Contexte politique et annonce officielle
L'annonce du gouvernement vénézuélien intervient après la capture et l'extraction de Nicolás Maduro lors d'une incursion militaire des États-Unis, un événement qui a déclenché une crise politique d'une grande ampleur.
Dans ce contexte, l'Exécutif a annoncé la libération d'un "nombre important" de prisonniers politiques en tant que geste vers la paix et l'"union nationale".
Le président de l'Assemblée nationale, Jorge Rodríguez, a assuré que la mesure visait à “collaborer à l'effort” de réconciliation nationale.
Cependant, les libérations ont eu lieu de manière progressive et avec de fortes restrictions, selon ce que dénoncent des membres de la famille et des défenseurs des droits humains.
Gouteau de chiffres et libertés conditionnées
Quatre jours après l'annonce initiale, le ministère des Services pénitentiaires a diffusé un communiqué dans lequel il porte le nombre à 116 libérations, mais les organisations humanitaires avertissent que beaucoup de ces libérations ne se sont pas encore matérialisées.

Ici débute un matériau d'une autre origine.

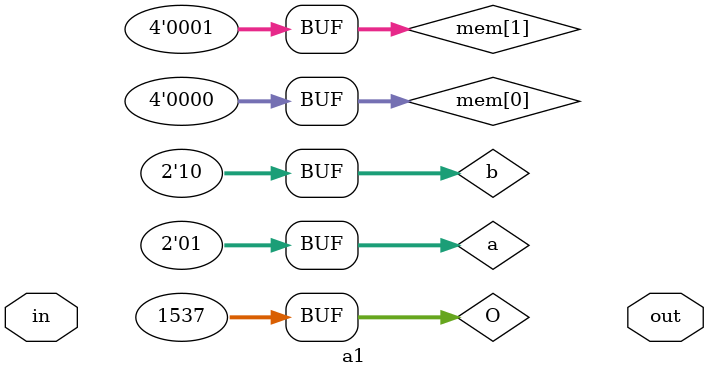
<source format=v>
`timescale 1ns / 1ps
module a1(
	 input [31:0] in,
	 output [31:0] out
    );
	reg[3:0] mem[1:0];
	reg[1:0] a = 1;
	reg[1:0] b = 2;
	reg[31:0] O;
	
	initial begin 
		mem[0] = 0;
		mem[1] = 1;
		 
		O = {a,b,mem[0],mem[1]};
		
		mem[0][1] = a > b;
	end

endmodule

</source>
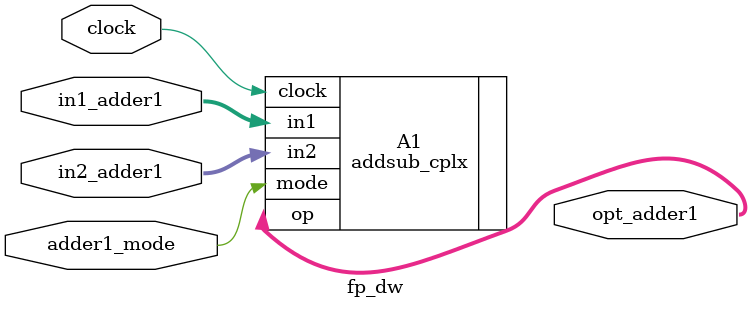
<source format=v>
module fp_dw(in1_adder1,in2_adder1,opt_adder1, adder1_mode, clock);

input clock;
input adder1_mode;
input   [47:0] in1_adder1, in2_adder1;//these will have to be sent to adder 1
output  [47:0] opt_adder1;//this be be received from adder 1



addsub_cplx A1(.in1(in1_adder1),.in2(in2_adder1),.mode(adder1_mode),.op(opt_adder1),.clock(clock));

endmodule

</source>
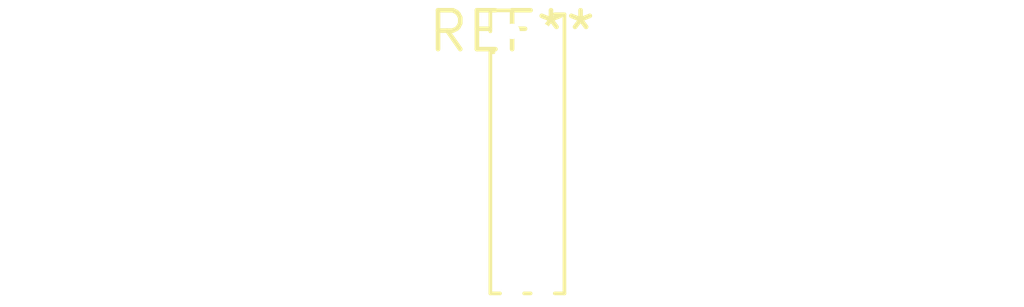
<source format=kicad_pcb>
(kicad_pcb (version 20240108) (generator pcbnew)

  (general
    (thickness 1.6)
  )

  (paper "A4")
  (layers
    (0 "F.Cu" signal)
    (31 "B.Cu" signal)
    (32 "B.Adhes" user "B.Adhesive")
    (33 "F.Adhes" user "F.Adhesive")
    (34 "B.Paste" user)
    (35 "F.Paste" user)
    (36 "B.SilkS" user "B.Silkscreen")
    (37 "F.SilkS" user "F.Silkscreen")
    (38 "B.Mask" user)
    (39 "F.Mask" user)
    (40 "Dwgs.User" user "User.Drawings")
    (41 "Cmts.User" user "User.Comments")
    (42 "Eco1.User" user "User.Eco1")
    (43 "Eco2.User" user "User.Eco2")
    (44 "Edge.Cuts" user)
    (45 "Margin" user)
    (46 "B.CrtYd" user "B.Courtyard")
    (47 "F.CrtYd" user "F.Courtyard")
    (48 "B.Fab" user)
    (49 "F.Fab" user)
    (50 "User.1" user)
    (51 "User.2" user)
    (52 "User.3" user)
    (53 "User.4" user)
    (54 "User.5" user)
    (55 "User.6" user)
    (56 "User.7" user)
    (57 "User.8" user)
    (58 "User.9" user)
  )

  (setup
    (pad_to_mask_clearance 0)
    (pcbplotparams
      (layerselection 0x00010fc_ffffffff)
      (plot_on_all_layers_selection 0x0000000_00000000)
      (disableapertmacros false)
      (usegerberextensions false)
      (usegerberattributes false)
      (usegerberadvancedattributes false)
      (creategerberjobfile false)
      (dashed_line_dash_ratio 12.000000)
      (dashed_line_gap_ratio 3.000000)
      (svgprecision 4)
      (plotframeref false)
      (viasonmask false)
      (mode 1)
      (useauxorigin false)
      (hpglpennumber 1)
      (hpglpenspeed 20)
      (hpglpendiameter 15.000000)
      (dxfpolygonmode false)
      (dxfimperialunits false)
      (dxfusepcbnewfont false)
      (psnegative false)
      (psa4output false)
      (plotreference false)
      (plotvalue false)
      (plotinvisibletext false)
      (sketchpadsonfab false)
      (subtractmaskfromsilk false)
      (outputformat 1)
      (mirror false)
      (drillshape 1)
      (scaleselection 1)
      (outputdirectory "")
    )
  )

  (net 0 "")

  (footprint "PinHeader_2x09_P1.00mm_Vertical" (layer "F.Cu") (at 0 0))

)

</source>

De plus, ceux qui ont déjà quitté la prison font face à des conditions restrictives, telles que des interdictions de parler publiquement de leurs affaires, des présentations périodiques devant les tribunaux ou des limitations de mobilité.
Le manque de transparence n'est pas nouveau. À Noël et au Nouvel An, le gouvernement a annoncé des mesures similaires pour 187 détenus, des chiffres qui n'ont également pas été pleinement concrétisés. Pour les ONG, l'incohérence des chiffres et l'absence d'informations vérifiables sont devenues une constante chaque fois que le chavisme recourt à des libérations en période de forte tension politique.
Plus de 800 prisonniers politiques et une inquiétude croissante
Selon Foro Penal, jusqu'à la semaine dernière, il y avait au moins 800 prisonniers politiques au Venezuela, bien que d'autres organisations estiment ce chiffre à plus de mille. Les détentions arbitraires, dénoncent-ils, n'ont pas cessé, même au milieu des annonces d'exclicarérations.
Ce dimanche, des dizaines de familles ont dormi devant plusieurs prisons du pays pour exiger la libération de tous les prisonniers politiques. L'angoisse s'est intensifiée après la mort d'Edison Torres, survenue dans les cellules de la Police nationale bolivarienne, dans la zone 7 de Boleíta.
Le ministère public a informé que le décès est survenu en raison d'une "décompensation soudaine de la santé", une explication qui a suscité l'inquiétude parmi les familles et les activistes, préoccupés par les conditions de détention et les soins médicaux des détenus.